Alibaba broken up. Chinese billionaire Jack Ma, in Beijing’s black books since an inadvertently provocative speech in 2020, returned to make a public appearance in his hometown, Hangzhou, after months abroad. The visit coincides with the breakup of his once mighty firm, Alibaba Group, into six separate units. Chinese regulators effectively coerced the breakup; they distrusted the company’s power in online finance and blocked a potential $37 billion initial public offering for Ant Group, Alibaba’s fintech spinoff, in 2020.

As dissident financier Desmond Shum pointed out on Twitter, there is a high chance that Ma “put on a smiley face” amid the Alibaba split because the government threatened to do worse. Some analysts have interpreted the breakup as a potential end to China’s technology crackdown, but this is a misread: It seems to confirm that government dominance is the norm.

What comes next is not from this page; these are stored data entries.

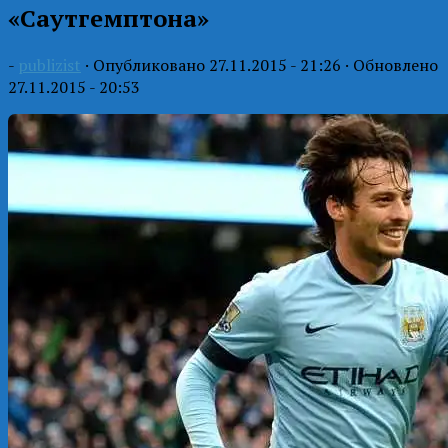
«Саутгемптона»
-
publizist
· Опубликовано
27.11.2015 - 21:26
· Обновлено
27.11.2015 - 20:53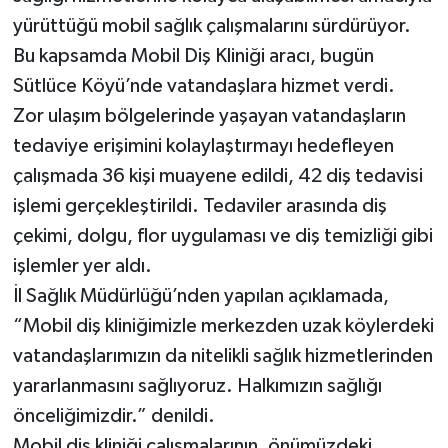
yürüttüğü mobil sağlık çalışmalarını sürdürüyor.
Bu kapsamda Mobil Diş Kliniği aracı, bugün
Sütlüce Köyü’nde vatandaşlara hizmet verdi.
Zor ulaşım bölgelerinde yaşayan vatandaşların
tedaviye erişimini kolaylaştırmayı hedefleyen
çalışmada 36 kişi muayene edildi, 42 diş tedavisi
işlemi gerçekleştirildi. Tedaviler arasında diş
çekimi, dolgu, flor uygulaması ve diş temizliği gibi
işlemler yer aldı.
İl Sağlık Müdürlüğü’nden yapılan açıklamada,
“Mobil diş kliniğimizle merkezden uzak köylerdeki
vatandaşlarımızın da nitelikli sağlık hizmetlerinden
yararlanmasını sağlıyoruz. Halkımızın sağlığı
önceliğimizdir.” denildi.
Mobil diş kliniği çalışmalarının, önümüzdeki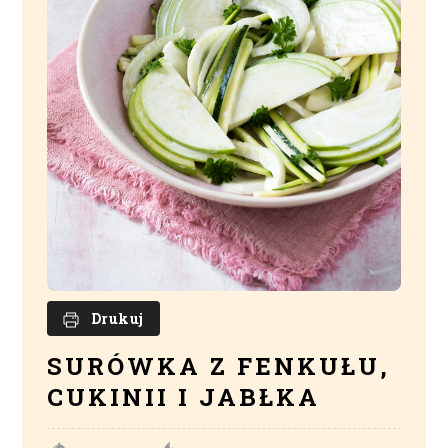
Drukuj
SURÓWKA Z FENKUŁU,
CUKINII I JABŁKA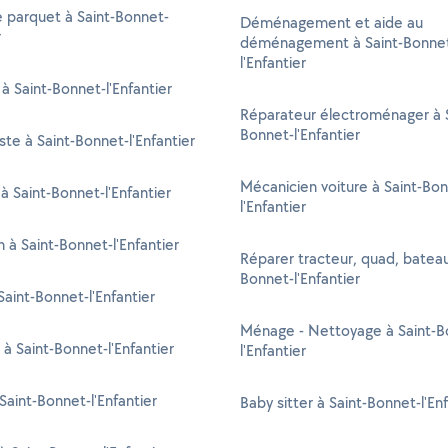
 parquet à Saint-Bonnet-
Déménagement et aide au
r
déménagement à Saint-Bonne
l'Enfantier
 à Saint-Bonnet-l'Enfantier
Réparateur électroménager à S
Bonnet-l'Enfantier
ste à Saint-Bonnet-l'Enfantier
Mécanicien voiture à Saint-Bo
à Saint-Bonnet-l'Enfantier
l'Enfantier
n à Saint-Bonnet-l'Enfantier
Réparer tracteur, quad, bateau
Bonnet-l'Enfantier
aint-Bonnet-l'Enfantier
Ménage - Nettoyage à Saint-B
 à Saint-Bonnet-l'Enfantier
l'Enfantier
 Saint-Bonnet-l'Enfantier
Baby sitter à Saint-Bonnet-l'Enf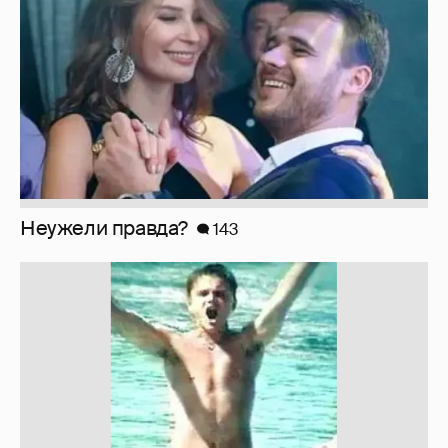
Неужели правда?
143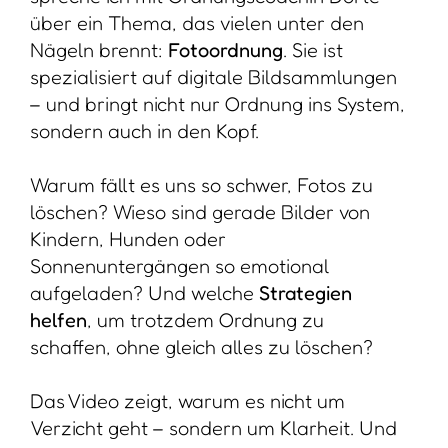
über ein Thema, das vielen unter den
Nägeln brennt:
Fotoordnung
. Sie ist
spezialisiert auf digitale Bildsammlungen
– und bringt nicht nur Ordnung ins System,
sondern auch in den Kopf.
Warum fällt es uns so schwer, Fotos zu
löschen? Wieso sind gerade Bilder von
Kindern, Hunden oder
Sonnenuntergängen so emotional
aufgeladen? Und welche
Strategien
helfen
, um trotzdem Ordnung zu
schaffen, ohne gleich alles zu löschen?
Das Video zeigt, warum es nicht um
Verzicht geht – sondern um Klarheit. Und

A revealing crypto bribe? The U.S. government has accused disgraced cryptocurrency entrepreneur Sam Bankman-Fried of paying a $40 million bribe to a Chinese official (or officials) to get $1 billion in assets unfrozen in China. If true, the case could be revealing: It’s rare for Western firms to get so directly involved in Chinese corruption, especially with a single payment of that scale. But FTX, Bankman-Fried’s company, was sloppy in many of its dealings, which may offer a window into how the alleged bribe was solicited and paid.

In 2017 and 2018, I heard rumors that Chinese officials were allowing some cryptocurrency exchanges to remain open because it was one more reliable way to get money out of China. But the Chinese government has since tightened up, and if the official gets named and isn’t shielded by their own connections, the consequences could be painful.